» INPUT MATERIAL
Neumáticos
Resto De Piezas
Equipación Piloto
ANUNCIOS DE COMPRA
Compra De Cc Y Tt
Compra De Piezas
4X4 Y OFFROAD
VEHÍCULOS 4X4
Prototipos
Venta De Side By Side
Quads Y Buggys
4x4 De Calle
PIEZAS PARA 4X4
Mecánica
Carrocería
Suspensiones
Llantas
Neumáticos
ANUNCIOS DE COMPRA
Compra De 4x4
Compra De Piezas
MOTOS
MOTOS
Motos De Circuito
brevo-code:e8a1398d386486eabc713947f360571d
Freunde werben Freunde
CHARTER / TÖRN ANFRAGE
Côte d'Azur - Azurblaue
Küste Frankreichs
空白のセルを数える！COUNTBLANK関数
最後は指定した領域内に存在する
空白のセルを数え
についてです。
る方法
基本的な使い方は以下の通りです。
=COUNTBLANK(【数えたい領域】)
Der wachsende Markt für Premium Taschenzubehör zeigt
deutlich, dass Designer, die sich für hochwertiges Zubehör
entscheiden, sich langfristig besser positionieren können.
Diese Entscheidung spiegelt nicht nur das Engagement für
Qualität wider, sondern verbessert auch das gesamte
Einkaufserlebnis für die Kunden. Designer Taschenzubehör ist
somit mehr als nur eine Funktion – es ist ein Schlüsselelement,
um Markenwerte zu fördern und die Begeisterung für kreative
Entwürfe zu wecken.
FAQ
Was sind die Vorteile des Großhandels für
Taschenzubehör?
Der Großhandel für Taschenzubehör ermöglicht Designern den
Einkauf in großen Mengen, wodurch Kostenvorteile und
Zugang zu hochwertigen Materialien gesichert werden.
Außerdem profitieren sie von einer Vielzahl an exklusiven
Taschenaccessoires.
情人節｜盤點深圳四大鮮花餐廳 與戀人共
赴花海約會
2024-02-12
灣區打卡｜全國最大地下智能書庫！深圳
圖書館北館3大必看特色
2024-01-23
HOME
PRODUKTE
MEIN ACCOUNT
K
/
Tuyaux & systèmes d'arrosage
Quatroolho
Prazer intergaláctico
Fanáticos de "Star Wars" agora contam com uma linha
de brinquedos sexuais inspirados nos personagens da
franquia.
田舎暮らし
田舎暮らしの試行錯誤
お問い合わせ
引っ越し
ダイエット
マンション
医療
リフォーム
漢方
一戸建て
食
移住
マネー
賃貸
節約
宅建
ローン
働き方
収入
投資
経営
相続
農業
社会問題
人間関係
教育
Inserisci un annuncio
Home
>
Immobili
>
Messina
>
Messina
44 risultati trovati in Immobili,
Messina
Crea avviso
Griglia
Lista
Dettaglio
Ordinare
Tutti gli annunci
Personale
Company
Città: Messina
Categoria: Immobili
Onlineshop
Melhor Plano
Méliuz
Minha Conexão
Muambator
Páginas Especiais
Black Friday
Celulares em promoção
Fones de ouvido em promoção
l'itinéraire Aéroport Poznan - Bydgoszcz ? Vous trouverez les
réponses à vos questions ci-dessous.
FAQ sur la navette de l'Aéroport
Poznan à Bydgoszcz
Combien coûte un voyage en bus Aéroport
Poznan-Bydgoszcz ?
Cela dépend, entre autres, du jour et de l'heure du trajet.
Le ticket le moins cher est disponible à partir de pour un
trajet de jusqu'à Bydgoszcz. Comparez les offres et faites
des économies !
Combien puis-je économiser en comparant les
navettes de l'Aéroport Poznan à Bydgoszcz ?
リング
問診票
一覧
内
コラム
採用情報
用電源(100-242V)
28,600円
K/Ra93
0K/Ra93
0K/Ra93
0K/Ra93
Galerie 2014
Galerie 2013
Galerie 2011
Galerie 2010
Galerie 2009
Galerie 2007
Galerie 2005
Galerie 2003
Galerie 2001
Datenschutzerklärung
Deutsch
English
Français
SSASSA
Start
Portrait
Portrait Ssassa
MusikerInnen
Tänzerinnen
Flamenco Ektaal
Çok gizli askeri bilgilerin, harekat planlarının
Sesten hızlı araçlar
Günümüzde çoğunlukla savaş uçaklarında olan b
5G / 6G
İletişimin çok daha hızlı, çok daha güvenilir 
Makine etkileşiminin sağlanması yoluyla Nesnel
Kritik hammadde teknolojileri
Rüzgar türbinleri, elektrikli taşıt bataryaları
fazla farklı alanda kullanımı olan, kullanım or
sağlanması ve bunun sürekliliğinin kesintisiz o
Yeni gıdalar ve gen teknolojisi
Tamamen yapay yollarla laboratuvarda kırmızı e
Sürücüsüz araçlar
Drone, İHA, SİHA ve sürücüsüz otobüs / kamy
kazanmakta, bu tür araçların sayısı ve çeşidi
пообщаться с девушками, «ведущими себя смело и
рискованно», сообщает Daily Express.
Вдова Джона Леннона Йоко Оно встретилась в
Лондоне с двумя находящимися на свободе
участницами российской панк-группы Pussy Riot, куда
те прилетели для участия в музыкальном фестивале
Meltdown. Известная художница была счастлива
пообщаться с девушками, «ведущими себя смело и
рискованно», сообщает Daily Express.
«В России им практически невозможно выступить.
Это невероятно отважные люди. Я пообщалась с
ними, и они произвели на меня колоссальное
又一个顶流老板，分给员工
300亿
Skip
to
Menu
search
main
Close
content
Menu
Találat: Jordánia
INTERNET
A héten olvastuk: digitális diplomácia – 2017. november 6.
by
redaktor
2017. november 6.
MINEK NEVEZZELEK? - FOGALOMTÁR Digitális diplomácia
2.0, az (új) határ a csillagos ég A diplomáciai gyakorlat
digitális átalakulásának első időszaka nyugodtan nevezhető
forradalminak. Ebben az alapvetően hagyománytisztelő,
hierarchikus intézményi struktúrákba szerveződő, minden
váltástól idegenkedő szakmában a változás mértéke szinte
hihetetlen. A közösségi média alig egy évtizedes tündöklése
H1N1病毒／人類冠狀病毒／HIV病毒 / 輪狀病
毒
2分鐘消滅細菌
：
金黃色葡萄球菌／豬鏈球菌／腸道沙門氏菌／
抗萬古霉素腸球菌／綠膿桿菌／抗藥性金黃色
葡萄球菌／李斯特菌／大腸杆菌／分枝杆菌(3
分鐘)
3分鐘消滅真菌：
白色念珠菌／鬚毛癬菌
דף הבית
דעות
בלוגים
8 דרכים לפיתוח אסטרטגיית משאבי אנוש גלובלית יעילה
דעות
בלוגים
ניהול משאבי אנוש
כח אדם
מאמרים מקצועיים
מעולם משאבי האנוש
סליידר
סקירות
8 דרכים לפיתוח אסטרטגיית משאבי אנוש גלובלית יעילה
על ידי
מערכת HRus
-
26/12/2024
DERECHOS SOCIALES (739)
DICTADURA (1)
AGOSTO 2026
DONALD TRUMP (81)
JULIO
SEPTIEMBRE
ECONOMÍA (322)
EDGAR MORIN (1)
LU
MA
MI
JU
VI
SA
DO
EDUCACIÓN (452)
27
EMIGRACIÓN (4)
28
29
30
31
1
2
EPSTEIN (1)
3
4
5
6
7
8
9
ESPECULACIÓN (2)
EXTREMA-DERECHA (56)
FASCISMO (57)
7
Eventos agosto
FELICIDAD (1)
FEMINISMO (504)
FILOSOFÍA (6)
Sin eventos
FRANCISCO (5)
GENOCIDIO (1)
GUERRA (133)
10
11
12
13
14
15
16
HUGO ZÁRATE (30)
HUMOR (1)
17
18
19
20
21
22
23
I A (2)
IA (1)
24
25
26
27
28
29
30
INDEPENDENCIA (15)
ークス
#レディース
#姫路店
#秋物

» WHAT YOU WILL DO
Copy out every line of the records above, keeping each one unchanged and in its original order.

» RESPONSE TO THE EXERCISE
Neumáticos
Resto De Piezas
Equipación Piloto
ANUNCIOS DE COMPRA
Compra De Cc Y Tt
Compra De Piezas
4X4 Y OFFROAD
VEHÍCULOS 4X4
Prototipos
Venta De Side By Side
Quads Y Buggys
4x4 De Calle
PIEZAS PARA 4X4
Mecánica
Carrocería
Suspensiones
Llantas
Neumáticos
ANUNCIOS DE COMPRA
Compra De 4x4
Compra De Piezas
MOTOS
MOTOS
Motos De Circuito
brevo-code:e8a1398d386486eabc713947f360571d
Freunde werben Freunde
CHARTER / TÖRN ANFRAGE
Côte d'Azur - Azurblaue
Küste Frankreichs
空白のセルを数える！COUNTBLANK関数
最後は指定した領域内に存在する
空白のセルを数え
についてです。
る方法
基本的な使い方は以下の通りです。
=COUNTBLANK(【数えたい領域】)
Der wachsende Markt für Premium Taschenzubehör zeigt
deutlich, dass Designer, die sich für hochwertiges Zubehör
entscheiden, sich langfristig besser positionieren können.
Diese Entscheidung spiegelt nicht nur das Engagement für
Qualität wider, sondern verbessert auch das gesamte
Einkaufserlebnis für die Kunden. Designer Taschenzubehör ist
somit mehr als nur eine Funktion – es ist ein Schlüsselelement,
um Markenwerte zu fördern und die Begeisterung für kreative
Entwürfe zu wecken.
FAQ
Was sind die Vorteile des Großhandels für
Taschenzubehör?
Der Großhandel für Taschenzubehör ermöglicht Designern den
Einkauf in großen Mengen, wodurch Kostenvorteile und
Zugang zu hochwertigen Materialien gesichert werden.
Außerdem profitieren sie von einer Vielzahl an exklusiven
Taschenaccessoires.
情人節｜盤點深圳四大鮮花餐廳 與戀人共
赴花海約會
2024-02-12
灣區打卡｜全國最大地下智能書庫！深圳
圖書館北館3大必看特色
2024-01-23
HOME
PRODUKTE
MEIN ACCOUNT
K
/
Tuyaux & systèmes d'arrosage
Quatroolho
Prazer intergaláctico
Fanáticos de "Star Wars" agora contam com uma linha
de brinquedos sexuais inspirados nos personagens da
franquia.
田舎暮らし
田舎暮らしの試行錯誤
お問い合わせ
引っ越し
ダイエット
マンション
医療
リフォーム
漢方
一戸建て
食
移住
マネー
賃貸
節約
宅建
ローン
働き方
収入
投資
経営
相続
農業
社会問題
人間関係
教育
Inserisci un annuncio
Home
>
Immobili
>
Messina
>
Messina
44 risultati trovati in Immobili,
Messina
Crea avviso
Griglia
Lista
Dettaglio
Ordinare
Tutti gli annunci
Personale
Company
Città: Messina
Categoria: Immobili
Onlineshop
Melhor Plano
Méliuz
Minha Conexão
Muambator
Páginas Especiais
Black Friday
Celulares em promoção
Fones de ouvido em promoção
l'itinéraire Aéroport Poznan - Bydgoszcz ? Vous trouverez les
réponses à vos questions ci-dessous.
FAQ sur la navette de l'Aéroport
Poznan à Bydgoszcz
Combien coûte un voyage en bus Aéroport
Poznan-Bydgoszcz ?
Cela dépend, entre autres, du jour et de l'heure du trajet.
Le ticket le moins cher est disponible à partir de pour un
trajet de jusqu'à Bydgoszcz. Comparez les offres et faites
des économies !
Combien puis-je économiser en comparant les
navettes de l'Aéroport Poznan à Bydgoszcz ?
リング
問診票
一覧
内
コラム
採用情報
用電源(100-242V)
28,600円
K/Ra93
0K/Ra93
0K/Ra93
0K/Ra93
Galerie 2014
Galerie 2013
Galerie 2011
Galerie 2010
Galerie 2009
Galerie 2007
Galerie 2005
Galerie 2003
Galerie 2001
Datenschutzerklärung
Deutsch
English
Français
SSASSA
Start
Portrait
Portrait Ssassa
MusikerInnen
Tänzerinnen
Flamenco Ektaal
Çok gizli askeri bilgilerin, harekat planlarının
Sesten hızlı araçlar
Günümüzde çoğunlukla savaş uçaklarında olan b
5G / 6G
İletişimin çok daha hızlı, çok daha güvenilir 
Makine etkileşiminin sağlanması yoluyla Nesnel
Kritik hammadde teknolojileri
Rüzgar türbinleri, elektrikli taşıt bataryaları
fazla farklı alanda kullanımı olan, kullanım or
sağlanması ve bunun sürekliliğinin kesintisiz o
Yeni gıdalar ve gen teknolojisi
Tamamen yapay yollarla laboratuvarda kırmızı e
Sürücüsüz araçlar
Drone, İHA, SİHA ve sürücüsüz otobüs / kamy
kazanmakta, bu tür araçların sayısı ve çeşidi
пообщаться с девушками, «ведущими себя смело и
рискованно», сообщает Daily Express.
Вдова Джона Леннона Йоко Оно встретилась в
Лондоне с двумя находящимися на свободе
участницами российской панк-группы Pussy Riot, куда
те прилетели для участия в музыкальном фестивале
Meltdown. Известная художница была счастлива
пообщаться с девушками, «ведущими себя смело и
рискованно», сообщает Daily Express.
«В России им практически невозможно выступить.
Это невероятно отважные люди. Я пообщалась с
ними, и они произвели на меня колоссальное
又一个顶流老板，分给员工
300亿
Skip
to
Menu
search
main
Close
content
Menu
Találat: Jordánia
INTERNET
A héten olvastuk: digitális diplomácia – 2017. november 6.
by
redaktor
2017. november 6.
MINEK NEVEZZELEK? - FOGALOMTÁR Digitális diplomácia
2.0, az (új) határ a csillagos ég A diplomáciai gyakorlat
digitális átalakulásának első időszaka nyugodtan nevezhető
forradalminak. Ebben az alapvetően hagyománytisztelő,
hierarchikus intézményi struktúrákba szerveződő, minden
váltástól idegenkedő szakmában a változás mértéke szinte
hihetetlen. A közösségi média alig egy évtizedes tündöklése
H1N1病毒／人類冠狀病毒／HIV病毒 / 輪狀病
毒
2分鐘消滅細菌
：
金黃色葡萄球菌／豬鏈球菌／腸道沙門氏菌／
抗萬古霉素腸球菌／綠膿桿菌／抗藥性金黃色
葡萄球菌／李斯特菌／大腸杆菌／分枝杆菌(3
分鐘)
3分鐘消滅真菌：
白色念珠菌／鬚毛癬菌
דף הבית
דעות
בלוגים
8 דרכים לפיתוח אסטרטגיית משאבי אנוש גלובלית יעילה
דעות
בלוגים
ניהול משאבי אנוש
כח אדם
מאמרים מקצועיים
מעולם משאבי האנוש
סליידר
סקירות
8 דרכים לפיתוח אסטרטגיית משאבי אנוש גלובלית יעילה
על ידי
מערכת HRus
-
26/12/2024
DERECHOS SOCIALES (739)
DICTADURA (1)
AGOSTO 2026
DONALD TRUMP (81)
JULIO
SEPTIEMBRE
ECONOMÍA (322)
EDGAR MORIN (1)
LU
MA
MI
JU
VI
SA
DO
EDUCACIÓN (452)
27
EMIGRACIÓN (4)
28
29
30
31
1
2
EPSTEIN (1)
3
4
5
6
7
8
9
ESPECULACIÓN (2)
EXTREMA-DERECHA (56)
FASCISMO (57)
7
Eventos agosto
FELICIDAD (1)
FEMINISMO (504)
FILOSOFÍA (6)
Sin eventos
FRANCISCO (5)
GENOCIDIO (1)
GUERRA (133)
10
11
12
13
14
15
16
HUGO ZÁRATE (30)
HUMOR (1)
17
18
19
20
21
22
23
I A (2)
IA (1)
24
25
26
27
28
29
30
INDEPENDENCIA (15)
ークス
#レディース
#姫路店
#秋物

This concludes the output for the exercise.